(SELECTED TEXT):

# Hello, world!

LEAP - Atmospheric Physics using AI

Hello!

I am Emilly, a Junior Data Engineer

I love Data Science, and I love any topic that involves space, mathematics, physics, chemistry and computing.

When I was young I loved to play Space Station 13, and that's the main reason I loved the idea of this challenge, too!

In the game, you could choose your profession before every round, and Atmospherics Engineer was one of the most complicated jobs you could choose in the entire crew. (Aside from being the Captain)

# Introduction

## CSV Strategies

The main objective of the challenge is to create an AI algorithm that will predict target values of a **Data Science Problem**.

> "Your goal is to create a model that predicts the target variables associated with a given set of input variables." - Data page

However, above that citation, there is a primary concern:

> "However, this multi-scale framework comes at a great computational cost, limiting its usage for experiments and ensemble climate projections. The goal is to train a model to emulate the effects of these small-scale processes at a fraction of the cost of explicitly resolving them." - Data page

So, if we want to improve the algorithm, we need to understand what are the fastest and most cost-efficient tools to deal with large-scale data

That is why I developed CSV Strategies

The challenge data is provided as CSV, and there is also an available API for downloading more data from HuggingFace, which is not implemented here yet

However, this notebook will give you a good understanding of what tools to use when dealing with huge datasets

Being a Jr. Data Engineer I am very concerned about performance and I am very grateful to have found this challenge and the people who are submitting to it!

Have a good read.

In [None]:
!pip install pyspark > NULL
print("installed pyspark")

(PROVIDED RECORDS):
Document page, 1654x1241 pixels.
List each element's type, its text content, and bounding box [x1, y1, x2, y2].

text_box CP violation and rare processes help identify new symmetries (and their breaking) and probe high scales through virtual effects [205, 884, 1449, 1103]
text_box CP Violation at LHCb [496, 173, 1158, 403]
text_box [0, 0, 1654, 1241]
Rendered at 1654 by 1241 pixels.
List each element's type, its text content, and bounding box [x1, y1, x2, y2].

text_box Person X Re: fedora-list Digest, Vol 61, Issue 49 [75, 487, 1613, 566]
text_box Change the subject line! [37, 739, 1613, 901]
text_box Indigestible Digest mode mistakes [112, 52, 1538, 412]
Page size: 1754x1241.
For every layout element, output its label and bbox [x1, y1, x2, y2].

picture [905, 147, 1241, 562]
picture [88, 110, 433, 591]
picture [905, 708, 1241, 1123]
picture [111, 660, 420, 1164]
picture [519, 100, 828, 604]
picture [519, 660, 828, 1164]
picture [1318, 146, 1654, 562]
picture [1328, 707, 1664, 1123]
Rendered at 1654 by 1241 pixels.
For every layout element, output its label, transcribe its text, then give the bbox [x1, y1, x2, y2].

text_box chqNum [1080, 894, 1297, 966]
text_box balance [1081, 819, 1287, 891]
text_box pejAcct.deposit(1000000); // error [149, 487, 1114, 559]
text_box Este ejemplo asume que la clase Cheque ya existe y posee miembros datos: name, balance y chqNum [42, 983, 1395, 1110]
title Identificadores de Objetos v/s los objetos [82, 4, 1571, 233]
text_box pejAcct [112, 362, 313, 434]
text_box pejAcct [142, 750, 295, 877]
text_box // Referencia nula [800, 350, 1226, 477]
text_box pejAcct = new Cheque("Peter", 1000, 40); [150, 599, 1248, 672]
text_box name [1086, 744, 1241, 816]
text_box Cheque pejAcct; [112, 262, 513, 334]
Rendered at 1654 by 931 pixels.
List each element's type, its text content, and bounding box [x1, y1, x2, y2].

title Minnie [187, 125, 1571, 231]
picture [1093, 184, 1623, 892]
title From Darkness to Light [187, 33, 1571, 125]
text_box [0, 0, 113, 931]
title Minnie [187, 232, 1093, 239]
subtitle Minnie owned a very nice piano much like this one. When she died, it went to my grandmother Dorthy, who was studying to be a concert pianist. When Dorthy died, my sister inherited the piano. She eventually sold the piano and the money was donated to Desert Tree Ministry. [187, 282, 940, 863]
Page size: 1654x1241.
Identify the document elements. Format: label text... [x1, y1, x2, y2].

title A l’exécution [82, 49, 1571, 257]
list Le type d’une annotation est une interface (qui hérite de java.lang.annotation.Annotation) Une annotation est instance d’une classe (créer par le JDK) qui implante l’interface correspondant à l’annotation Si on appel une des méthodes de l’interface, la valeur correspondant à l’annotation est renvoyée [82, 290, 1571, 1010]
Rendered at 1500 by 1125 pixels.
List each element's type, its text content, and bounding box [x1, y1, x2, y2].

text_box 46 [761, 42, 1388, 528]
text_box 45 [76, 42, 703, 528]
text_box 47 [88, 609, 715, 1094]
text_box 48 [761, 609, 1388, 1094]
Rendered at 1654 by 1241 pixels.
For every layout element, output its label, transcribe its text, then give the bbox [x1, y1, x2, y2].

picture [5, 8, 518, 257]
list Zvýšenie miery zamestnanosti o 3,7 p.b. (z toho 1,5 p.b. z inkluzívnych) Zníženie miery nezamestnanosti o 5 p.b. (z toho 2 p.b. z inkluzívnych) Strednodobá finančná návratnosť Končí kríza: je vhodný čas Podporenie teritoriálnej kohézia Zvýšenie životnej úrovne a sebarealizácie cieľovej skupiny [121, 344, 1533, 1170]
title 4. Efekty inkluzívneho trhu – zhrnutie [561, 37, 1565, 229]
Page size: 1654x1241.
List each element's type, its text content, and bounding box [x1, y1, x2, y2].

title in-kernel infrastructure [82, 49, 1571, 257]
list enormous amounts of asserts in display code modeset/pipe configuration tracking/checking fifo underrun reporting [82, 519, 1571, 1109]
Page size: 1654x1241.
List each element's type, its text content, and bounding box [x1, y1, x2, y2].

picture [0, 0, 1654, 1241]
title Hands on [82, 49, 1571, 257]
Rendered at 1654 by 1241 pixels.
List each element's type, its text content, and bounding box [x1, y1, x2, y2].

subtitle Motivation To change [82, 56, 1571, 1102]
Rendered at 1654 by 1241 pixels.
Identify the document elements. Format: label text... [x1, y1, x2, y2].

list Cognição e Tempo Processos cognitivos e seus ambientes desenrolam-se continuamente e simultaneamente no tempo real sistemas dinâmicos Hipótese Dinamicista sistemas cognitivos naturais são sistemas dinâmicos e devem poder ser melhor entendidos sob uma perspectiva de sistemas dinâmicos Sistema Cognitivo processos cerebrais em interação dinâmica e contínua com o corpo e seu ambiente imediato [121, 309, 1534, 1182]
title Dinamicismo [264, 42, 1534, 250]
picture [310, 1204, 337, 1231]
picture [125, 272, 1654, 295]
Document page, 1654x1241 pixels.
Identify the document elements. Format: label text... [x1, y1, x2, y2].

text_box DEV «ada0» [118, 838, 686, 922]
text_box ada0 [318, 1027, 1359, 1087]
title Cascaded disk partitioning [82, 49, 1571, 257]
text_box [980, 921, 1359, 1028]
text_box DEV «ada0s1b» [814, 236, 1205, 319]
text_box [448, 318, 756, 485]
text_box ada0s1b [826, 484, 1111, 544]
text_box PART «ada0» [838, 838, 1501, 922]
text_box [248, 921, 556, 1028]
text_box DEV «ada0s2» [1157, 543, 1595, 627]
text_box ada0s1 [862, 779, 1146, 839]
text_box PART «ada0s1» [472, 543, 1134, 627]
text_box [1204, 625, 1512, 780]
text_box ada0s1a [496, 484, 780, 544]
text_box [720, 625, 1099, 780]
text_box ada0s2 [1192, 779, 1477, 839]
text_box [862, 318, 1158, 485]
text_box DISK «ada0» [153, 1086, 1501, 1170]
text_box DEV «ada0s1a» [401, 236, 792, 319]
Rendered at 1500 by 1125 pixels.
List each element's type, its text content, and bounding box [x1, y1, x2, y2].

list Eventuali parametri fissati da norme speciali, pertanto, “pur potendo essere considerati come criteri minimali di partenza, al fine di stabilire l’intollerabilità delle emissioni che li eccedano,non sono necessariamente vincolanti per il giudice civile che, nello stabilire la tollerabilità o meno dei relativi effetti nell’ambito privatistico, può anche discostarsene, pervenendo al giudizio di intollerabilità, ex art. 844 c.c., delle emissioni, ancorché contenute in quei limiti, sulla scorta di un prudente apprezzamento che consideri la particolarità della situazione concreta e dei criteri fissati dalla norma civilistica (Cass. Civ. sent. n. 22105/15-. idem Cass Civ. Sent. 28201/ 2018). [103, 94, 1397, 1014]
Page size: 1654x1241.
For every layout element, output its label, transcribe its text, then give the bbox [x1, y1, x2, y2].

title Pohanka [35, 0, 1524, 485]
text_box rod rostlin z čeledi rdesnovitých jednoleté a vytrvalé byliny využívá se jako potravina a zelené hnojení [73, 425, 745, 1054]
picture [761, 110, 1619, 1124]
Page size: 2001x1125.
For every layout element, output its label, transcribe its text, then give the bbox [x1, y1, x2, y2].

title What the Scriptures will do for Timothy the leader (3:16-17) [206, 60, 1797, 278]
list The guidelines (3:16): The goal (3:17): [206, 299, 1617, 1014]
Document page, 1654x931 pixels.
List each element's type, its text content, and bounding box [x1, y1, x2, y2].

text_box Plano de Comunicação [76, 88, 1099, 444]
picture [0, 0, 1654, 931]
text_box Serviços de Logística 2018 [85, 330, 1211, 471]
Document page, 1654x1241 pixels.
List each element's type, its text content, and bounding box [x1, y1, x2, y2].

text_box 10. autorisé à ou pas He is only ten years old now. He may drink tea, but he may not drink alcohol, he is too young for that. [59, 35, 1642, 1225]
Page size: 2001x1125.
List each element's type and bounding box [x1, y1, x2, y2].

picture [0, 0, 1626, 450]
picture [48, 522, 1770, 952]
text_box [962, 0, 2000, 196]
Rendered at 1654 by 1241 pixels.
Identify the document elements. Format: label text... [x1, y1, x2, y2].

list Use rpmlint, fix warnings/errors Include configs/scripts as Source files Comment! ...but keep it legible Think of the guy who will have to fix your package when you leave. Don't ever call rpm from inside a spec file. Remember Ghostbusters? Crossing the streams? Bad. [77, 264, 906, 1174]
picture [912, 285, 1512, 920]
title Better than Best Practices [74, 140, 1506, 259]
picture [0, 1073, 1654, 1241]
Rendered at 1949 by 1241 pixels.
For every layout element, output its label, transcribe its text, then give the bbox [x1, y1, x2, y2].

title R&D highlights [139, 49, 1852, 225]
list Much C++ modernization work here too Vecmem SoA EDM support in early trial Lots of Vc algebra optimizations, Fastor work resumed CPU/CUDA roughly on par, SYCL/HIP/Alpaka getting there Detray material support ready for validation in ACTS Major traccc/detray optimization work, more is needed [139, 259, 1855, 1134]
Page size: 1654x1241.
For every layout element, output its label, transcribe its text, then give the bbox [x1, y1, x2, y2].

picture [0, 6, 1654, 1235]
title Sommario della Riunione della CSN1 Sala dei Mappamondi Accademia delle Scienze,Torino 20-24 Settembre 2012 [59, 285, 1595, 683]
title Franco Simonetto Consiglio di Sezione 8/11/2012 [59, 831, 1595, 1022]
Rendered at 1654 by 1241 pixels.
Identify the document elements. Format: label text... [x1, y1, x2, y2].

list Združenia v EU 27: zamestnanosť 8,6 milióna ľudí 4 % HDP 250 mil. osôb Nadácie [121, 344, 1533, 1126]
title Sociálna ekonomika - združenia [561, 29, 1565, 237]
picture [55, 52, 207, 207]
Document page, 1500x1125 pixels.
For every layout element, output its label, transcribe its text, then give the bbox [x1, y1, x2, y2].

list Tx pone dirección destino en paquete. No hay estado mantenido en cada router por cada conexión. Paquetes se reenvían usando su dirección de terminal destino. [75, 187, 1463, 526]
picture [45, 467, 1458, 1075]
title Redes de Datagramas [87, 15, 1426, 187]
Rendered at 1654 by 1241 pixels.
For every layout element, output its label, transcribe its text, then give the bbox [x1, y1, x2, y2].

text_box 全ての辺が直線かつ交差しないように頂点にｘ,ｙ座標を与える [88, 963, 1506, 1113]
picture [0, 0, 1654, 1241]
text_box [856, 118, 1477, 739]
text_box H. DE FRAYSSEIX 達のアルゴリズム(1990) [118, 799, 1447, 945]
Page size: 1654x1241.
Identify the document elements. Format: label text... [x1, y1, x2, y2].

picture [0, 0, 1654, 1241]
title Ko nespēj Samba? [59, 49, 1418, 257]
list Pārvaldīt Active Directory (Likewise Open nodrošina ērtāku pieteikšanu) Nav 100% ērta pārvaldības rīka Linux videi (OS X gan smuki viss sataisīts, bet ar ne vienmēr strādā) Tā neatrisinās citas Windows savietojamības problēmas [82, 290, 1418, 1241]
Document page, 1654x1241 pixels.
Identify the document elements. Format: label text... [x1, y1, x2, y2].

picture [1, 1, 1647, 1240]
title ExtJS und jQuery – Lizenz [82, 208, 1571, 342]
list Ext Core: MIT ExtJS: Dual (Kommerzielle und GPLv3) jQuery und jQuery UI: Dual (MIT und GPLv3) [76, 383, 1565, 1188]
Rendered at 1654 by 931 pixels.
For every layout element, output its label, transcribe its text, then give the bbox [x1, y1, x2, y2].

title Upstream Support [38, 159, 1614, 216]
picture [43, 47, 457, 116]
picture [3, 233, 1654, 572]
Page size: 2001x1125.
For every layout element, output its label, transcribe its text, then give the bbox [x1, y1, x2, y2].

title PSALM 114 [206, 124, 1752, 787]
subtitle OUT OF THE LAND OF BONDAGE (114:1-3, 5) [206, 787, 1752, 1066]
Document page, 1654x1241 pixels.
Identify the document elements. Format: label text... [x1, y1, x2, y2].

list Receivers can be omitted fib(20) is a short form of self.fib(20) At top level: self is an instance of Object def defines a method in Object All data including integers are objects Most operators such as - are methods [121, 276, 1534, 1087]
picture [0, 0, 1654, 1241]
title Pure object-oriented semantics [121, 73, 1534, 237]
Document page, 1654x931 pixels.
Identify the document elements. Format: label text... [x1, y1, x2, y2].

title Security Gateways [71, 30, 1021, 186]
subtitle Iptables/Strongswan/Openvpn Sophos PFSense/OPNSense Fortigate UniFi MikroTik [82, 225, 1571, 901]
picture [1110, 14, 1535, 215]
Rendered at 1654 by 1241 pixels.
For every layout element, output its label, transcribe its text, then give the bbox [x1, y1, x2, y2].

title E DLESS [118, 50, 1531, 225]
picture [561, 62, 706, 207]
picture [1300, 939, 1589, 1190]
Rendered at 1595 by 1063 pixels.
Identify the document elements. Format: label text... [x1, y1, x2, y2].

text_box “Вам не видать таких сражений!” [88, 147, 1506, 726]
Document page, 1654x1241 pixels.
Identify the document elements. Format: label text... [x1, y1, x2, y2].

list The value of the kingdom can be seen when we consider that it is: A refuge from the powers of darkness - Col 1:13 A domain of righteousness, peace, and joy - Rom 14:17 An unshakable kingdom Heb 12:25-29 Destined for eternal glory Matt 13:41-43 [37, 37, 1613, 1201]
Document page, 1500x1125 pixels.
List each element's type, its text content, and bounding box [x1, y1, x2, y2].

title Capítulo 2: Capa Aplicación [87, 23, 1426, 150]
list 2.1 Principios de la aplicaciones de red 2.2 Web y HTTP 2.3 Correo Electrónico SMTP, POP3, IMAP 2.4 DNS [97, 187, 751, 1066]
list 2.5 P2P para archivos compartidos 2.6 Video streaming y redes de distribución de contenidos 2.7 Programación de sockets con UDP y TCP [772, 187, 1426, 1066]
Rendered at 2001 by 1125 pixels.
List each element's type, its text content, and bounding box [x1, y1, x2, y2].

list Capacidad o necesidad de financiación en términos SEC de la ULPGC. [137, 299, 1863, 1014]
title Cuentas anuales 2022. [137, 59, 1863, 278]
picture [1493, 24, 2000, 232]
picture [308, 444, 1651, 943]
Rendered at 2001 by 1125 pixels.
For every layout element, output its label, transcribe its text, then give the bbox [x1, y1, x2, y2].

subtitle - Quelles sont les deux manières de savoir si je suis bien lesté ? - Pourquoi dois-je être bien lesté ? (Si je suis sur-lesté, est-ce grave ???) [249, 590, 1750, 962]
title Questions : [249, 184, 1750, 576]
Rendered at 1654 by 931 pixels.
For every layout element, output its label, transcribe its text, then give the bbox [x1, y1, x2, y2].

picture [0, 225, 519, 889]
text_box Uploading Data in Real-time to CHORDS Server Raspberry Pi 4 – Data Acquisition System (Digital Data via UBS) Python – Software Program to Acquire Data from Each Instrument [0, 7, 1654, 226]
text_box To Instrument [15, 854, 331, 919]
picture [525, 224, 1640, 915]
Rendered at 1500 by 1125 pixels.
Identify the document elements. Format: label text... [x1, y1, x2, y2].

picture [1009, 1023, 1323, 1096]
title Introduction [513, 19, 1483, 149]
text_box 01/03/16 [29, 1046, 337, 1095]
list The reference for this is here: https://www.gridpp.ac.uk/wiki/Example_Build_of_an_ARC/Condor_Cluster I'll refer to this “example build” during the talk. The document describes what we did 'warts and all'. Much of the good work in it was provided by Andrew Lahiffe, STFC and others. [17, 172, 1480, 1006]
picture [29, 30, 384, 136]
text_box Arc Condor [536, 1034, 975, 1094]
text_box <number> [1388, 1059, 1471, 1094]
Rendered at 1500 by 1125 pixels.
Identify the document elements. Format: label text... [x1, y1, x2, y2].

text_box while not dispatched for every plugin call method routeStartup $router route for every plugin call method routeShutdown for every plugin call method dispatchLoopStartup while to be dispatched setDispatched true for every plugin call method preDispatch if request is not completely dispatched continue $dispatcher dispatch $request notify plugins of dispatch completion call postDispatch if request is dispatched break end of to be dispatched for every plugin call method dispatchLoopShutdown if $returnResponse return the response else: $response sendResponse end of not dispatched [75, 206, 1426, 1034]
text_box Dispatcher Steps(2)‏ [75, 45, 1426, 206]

(SET OF TASKS):
[1] Arrange the entries as a numbered list, from their start through the line containing "text_box Indigestible Digest", both ends included and blank lines left out.
[2] Pick up the LEAP atmospheric physics notebook where it stops.

(OUTPUTS):
[1]
1. Document page, 1654x1241 pixels.
2. List each element's type, its text content, and bounding box [x1, y1, x2, y2].
3. text_box CP violation and rare processes help identify new symmetries (and their breaking) and probe high scales through virtual effects [205, 884, 1449, 1103]
4. text_box CP Violation at LHCb [496, 173, 1158, 403]
5. text_box [0, 0, 1654, 1241]
6. Rendered at 1654 by 1241 pixels.
7. List each element's type, its text content, and bounding box [x1, y1, x2, y2].
8. text_box Person X Re: fedora-list Digest, Vol 61, Issue 49 [75, 487, 1613, 566]
9. text_box Change the subject line! [37, 739, 1613, 901]
10. text_box Indigestible Digest mode mistakes [112, 52, 1538, 412]

[2]
!pip install dask > NULL
print("installed dask")
!pip install datatable > NULL
print("installed datatable")
!pip install ray > NULL
print("installed ray")
!pip install unidist > NULL
print("installed unidist")
!pip install modin > NULL
print("installed modin")

!pip install ipywidgets > NULL
print("installed ipywidgets")

# Library for abstraction
from abc import ABC, abstractmethod
print("abstraction imported")

# Libraries for strategy choosing
import pandas as pd
from pyspark.sql import SparkSession
from io import StringIO
import polars as pl
import dask.dataframe as dd
import datatable as dtt
import modin.pandas as modpd
import os
print("strategies imported")

# util
from datetime import datetime
import ipywidgets
import numpy as np
print("utils imported")

# create files dictionary
files = {}

print("creating files {dictionary:values}...")

for dirname, _, filenames in os.walk('/kaggle/input'):
    for filename in filenames:
        file_path = os.path.join(dirname, filename)
        print(file_path)
        files[filename] = file_path

In [None]:
# utils
def now():
    return datetime.now()

In [None]:
###################################################
#          CSV READ STRATEGY                      #
###################################################
class CSVReadStrategy(ABC):
    @abstractmethod
    def read_lines(self, file_path,n_lines):
        """ read a file's n_lines: number of lines"""
        pass

###################################################
    
class PandasCSVReadStrategy(CSVReadStrategy):
    def __init__(self):
        self.name = "PandasCSVReadStrategy"
    def read_lines(self, file_path, n_lines, **kwargs):
        df = pd.read_csv(file_path, nrows=n_lines, **kwargs)
        return df
    
class OSCSVReadStrategy(CSVReadStrategy):
    def __init__(self):
        self.name = "OSCSVReadStrategy"
    def read_lines(self, file_path, n_lines):
        lines = []
        with open(file_path, 'r') as file:
            for _ in range(n_lines):
                line = file.readline()
                if not line:
                    break
                lines.append(line)
            file.close()
        return lines

#class PandasStringIOStrategy(CSVReadStrategy):
#    def __init__(self):
#        self.name = "PandasStringIOStrategy"
#    
#    def read_lines(self, file_path, n_lines, **kwargs):
#        # Convert data to a StringIO object
#        string_io = StringIO(file_path)
#        # stringIO enforce n_lines
#        data_lines = string_io.readlines()[:n_lines]
#        # Read CSV from the StringIO object
#        df = pd.read_csv(data_lines, nrows=n_lines, **kwargs)
#        return df
    
class PySparkCSVReadStrategy(CSVReadStrategy):
    def __init__(self):
        self.name = "PySparkCSVReadStrategy"
        self.spark = SparkSession.builder.appName("CSVReader").getOrCreate()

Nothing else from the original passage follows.